(2022) An Underwater Topological Waveguide at MHz Frequencies

Concepts of topology recently have been brought to bear on materials designed to control sound waves. Sound wavelengths are much longer than light, making acoustic materials easier to synthesize and their behavior easier to measure. Wisconsin MRSEC researchers are using topological acoustic materials to explore topological physics and enable applications in sensing, communication, and energy transport.

(2022) Computationally Designed Synthesis of Complex Oxide Materials

The useful properties of chemical compounds are determined by the elements from which they are made and the arrangement of the atoms. However, there are often several ways atoms of the same elements can be arranged to form a solid. Wisconsin MRSEC researchers are particularly interested in a series of compounds formed from rare-earth elements and iridium. One phase, Pr2Ir2O7, is of particular interest because it exhibits novel magnetic phenomena and can open new opportunities in the field of quantum materials.

(2022) Speeding the Discovery of Materials Synthesis Techniques using In Situ Synchrotron X-ray Nanobeam Characterization

The creation of novel materials often involves the painstaking and time-consuming synthesis and characterization of a series of samples with small differences. This process is slow and slows the pace of materials innovation. For example, creating sequences of thin layers of metals is an important route to the discovery of new 2D materials for quantum electronics, but it is slowed by the need to explore a large range of thicknesses of the individual layers.

(2022) Student-Industry Seed Projects Teach Essential Skills for Future Success

Preparing students for careers inside and outside academia is a key mission for the Wisconsin MRSEC and its Advanced Materials Industrial Consortium (AMIC). AMIC sponsors student-led seed research projects to help students learn essential skills. AMIC companies suggest project areas, then company engineers work with MRSEC students to develop research proposals that leverage the student’s expertise. The AMIC Board selects projects, and students lead the resulting research, managing the budget, junior personnel like undergraduates, and reporting. Company engineers mentor the student leaders.

(2022) Bringing Science Home with Free Activity Kits

In response to the COVID-19 pandemic, the Wisconsin MRSEC developed and disseminated inclusive science activity kits. The project started in partnership with a local food pantry as an effort to engage with economically disadvantaged members of the Madison community. Food pantry staff and clients provided crucial insight to make the kits accessible and inclusive, such as including all the necessary materials including common household items like tape and including instructions in Spanish and English.

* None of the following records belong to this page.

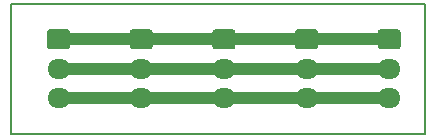
<source format=gbr>
%TF.GenerationSoftware,KiCad,Pcbnew,(5.1.9)-1*%
%TF.CreationDate,2021-06-10T11:00:13+02:00*%
%TF.ProjectId,20_Multiprise_JST_3pins,32305f4d-756c-4746-9970-726973655f4a,rev?*%
%TF.SameCoordinates,Original*%
%TF.FileFunction,Copper,L2,Bot*%
%TF.FilePolarity,Positive*%
%FSLAX46Y46*%
G04 Gerber Fmt 4.6, Leading zero omitted, Abs format (unit mm)*
G04 Created by KiCad (PCBNEW (5.1.9)-1) date 2021-06-10 11:00:13*
%MOMM*%
%LPD*%
G01*
G04 APERTURE LIST*
%TA.AperFunction,Profile*%
%ADD10C,0.150000*%
%TD*%
%TA.AperFunction,ComponentPad*%
%ADD11O,1.950000X1.700000*%
%TD*%
%TA.AperFunction,Conductor*%
%ADD12C,1.000000*%
%TD*%
G04 APERTURE END LIST*
D10*
X145000000Y-133000000D02*
X145000000Y-122000000D01*
X180000000Y-133000000D02*
X145000000Y-133000000D01*
X180000000Y-122000000D02*
X180000000Y-133000000D01*
X145000000Y-122000000D02*
X180000000Y-122000000D01*
%TO.P,J1,1*%
%TO.N,pin1*%
%TA.AperFunction,ComponentPad*%
G36*
G01*
X148275000Y-124150000D02*
X149725000Y-124150000D01*
G75*
G02*
X149975000Y-124400000I0J-250000D01*
G01*
X149975000Y-125600000D01*
G75*
G02*
X149725000Y-125850000I-250000J0D01*
G01*
X148275000Y-125850000D01*
G75*
G02*
X148025000Y-125600000I0J250000D01*
G01*
X148025000Y-124400000D01*
G75*
G02*
X148275000Y-124150000I250000J0D01*
G01*
G37*
%TD.AperFunction*%
D11*
%TO.P,J1,2*%
%TO.N,pin2*%
X149000000Y-127500000D03*
%TO.P,J1,3*%
%TO.N,pin3*%
X149000000Y-130000000D03*
%TD*%
%TO.P,J2,3*%
%TO.N,pin3*%
X156000000Y-130000000D03*
%TO.P,J2,2*%
%TO.N,pin2*%
X156000000Y-127500000D03*
%TO.P,J2,1*%
%TO.N,pin1*%
%TA.AperFunction,ComponentPad*%
G36*
G01*
X155275000Y-124150000D02*
X156725000Y-124150000D01*
G75*
G02*
X156975000Y-124400000I0J-250000D01*
G01*
X156975000Y-125600000D01*
G75*
G02*
X156725000Y-125850000I-250000J0D01*
G01*
X155275000Y-125850000D01*
G75*
G02*
X155025000Y-125600000I0J250000D01*
G01*
X155025000Y-124400000D01*
G75*
G02*
X155275000Y-124150000I250000J0D01*
G01*
G37*
%TD.AperFunction*%
%TD*%
%TO.P,J3,1*%
%TO.N,pin1*%
%TA.AperFunction,ComponentPad*%
G36*
G01*
X162275000Y-124150000D02*
X163725000Y-124150000D01*
G75*
G02*
X163975000Y-124400000I0J-250000D01*
G01*
X163975000Y-125600000D01*
G75*
G02*
X163725000Y-125850000I-250000J0D01*
G01*
X162275000Y-125850000D01*
G75*
G02*
X162025000Y-125600000I0J250000D01*
G01*
X162025000Y-124400000D01*
G75*
G02*
X162275000Y-124150000I250000J0D01*
G01*
G37*
%TD.AperFunction*%
%TO.P,J3,2*%
%TO.N,pin2*%
X163000000Y-127500000D03*
%TO.P,J3,3*%
%TO.N,pin3*%
X163000000Y-130000000D03*
%TD*%
%TO.P,J4,3*%
%TO.N,pin3*%
X170000000Y-130000000D03*
%TO.P,J4,2*%
%TO.N,pin2*%
X170000000Y-127500000D03*
%TO.P,J4,1*%
%TO.N,pin1*%
%TA.AperFunction,ComponentPad*%
G36*
G01*
X169275000Y-124150000D02*
X170725000Y-124150000D01*
G75*
G02*
X170975000Y-124400000I0J-250000D01*
G01*
X170975000Y-125600000D01*
G75*
G02*
X170725000Y-125850000I-250000J0D01*
G01*
X169275000Y-125850000D01*
G75*
G02*
X169025000Y-125600000I0J250000D01*
G01*
X169025000Y-124400000D01*
G75*
G02*
X169275000Y-124150000I250000J0D01*
G01*
G37*
%TD.AperFunction*%
%TD*%
%TO.P,J5,1*%
%TO.N,pin1*%
%TA.AperFunction,ComponentPad*%
G36*
G01*
X176275000Y-124150000D02*
X177725000Y-124150000D01*
G75*
G02*
X177975000Y-124400000I0J-250000D01*
G01*
X177975000Y-125600000D01*
G75*
G02*
X177725000Y-125850000I-250000J0D01*
G01*
X176275000Y-125850000D01*
G75*
G02*
X176025000Y-125600000I0J250000D01*
G01*
X176025000Y-124400000D01*
G75*
G02*
X176275000Y-124150000I250000J0D01*
G01*
G37*
%TD.AperFunction*%
%TO.P,J5,2*%
%TO.N,pin2*%
X177000000Y-127500000D03*
%TO.P,J5,3*%
%TO.N,pin3*%
X177000000Y-130000000D03*
%TD*%
D12*
%TO.N,pin1*%
X149000000Y-125000000D02*
X156000000Y-125000000D01*
X156000000Y-125000000D02*
X163000000Y-125000000D01*
X163000000Y-125000000D02*
X170000000Y-125000000D01*
X170000000Y-125000000D02*
X177000000Y-125000000D01*
%TO.N,pin2*%
X149000000Y-127500000D02*
X156000000Y-127500000D01*
X156000000Y-127500000D02*
X163000000Y-127500000D01*
X163000000Y-127500000D02*
X170000000Y-127500000D01*
X170000000Y-127500000D02*
X177000000Y-127500000D01*
%TO.N,pin3*%
X177000000Y-130000000D02*
X170000000Y-130000000D01*
X163000000Y-130000000D02*
X170000000Y-130000000D01*
X156000000Y-130000000D02*
X163000000Y-130000000D01*
X149000000Y-130000000D02*
X156000000Y-130000000D01*
%TD*%
M02*

</source>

(2022) A Teacher Inspired by Her MRSEC RET Program Experience Develops Her Own Research Experience

Jamie Lauer, a Wisconsin (WI) high school teacher, participated in the MRSEC’s cross-cultural Research Experiences for Teachers (RET) program in 2019 and 2021. The program is run in collaboration with the University of Puerto Rico at Mayagüez (UPRM) to give teachers in WI and PR authentic research experiences in labs at UPRM and in MRSEC. During the 2019 RET capstone week, Jamie traveled to PR where she learned about the geography, culture and educational systems of the island. During the virtual 2021 program, Jamie learned about the native Taino people of PR.

(2021) New Insights into Surface Diffusion on Glasses

Understanding how atoms move is fundamental to making and using materials. Atoms on the surface of some glasses move at nearly the same rate as atoms on the inside. But for other glasses, surfaces atoms move a million times faster. Researchers in the Wisconsin MRSEC IRG 1 have combined experiments, simulations, and data-centric methods to understand why some surfaces are so much faster than others. They found that atoms in glasses move by breaking out of a “cage” of nearby atoms. On the surface, that cage can be weaker than inside the glass, allowing for faster motion. They also discovered a relationship that predicts surface motion from more accessible data about bulk motion. Their results unify behavior for glasses of organic molecules, metals, and oxides and make creating glasses for applications like light-emitting diodes, quantum computers, and hard coatings easier.

(2021) Use Machine Learning to Link Atomic Structure with Glass Properties and Behaviors

Glasses have disordered arrangements of atoms without the repeating patterns that crystals have. However, there are small-scale patterns of atoms that touch each other that strongly affect the energy of the glass, how the atoms move when they get hot, and other properties like strength and response to an electric field. Unfortunately, there are many possible patterns and many slight variations of each one, so studying them is like sorting the grains of sand on a beach by size and color by hand–it’s an impossible task. Wisconsin MRSEC IRG 1 uses machine learning to sort the sand. They have developed algorithms to find small-scale atomic patterns in large simulations of glasses and link them to the glass’ energy. Ongoing studies have connected patterns to atomic motions, which provides a path to simulations of glasses over long times and low temperatures that are currently impossible.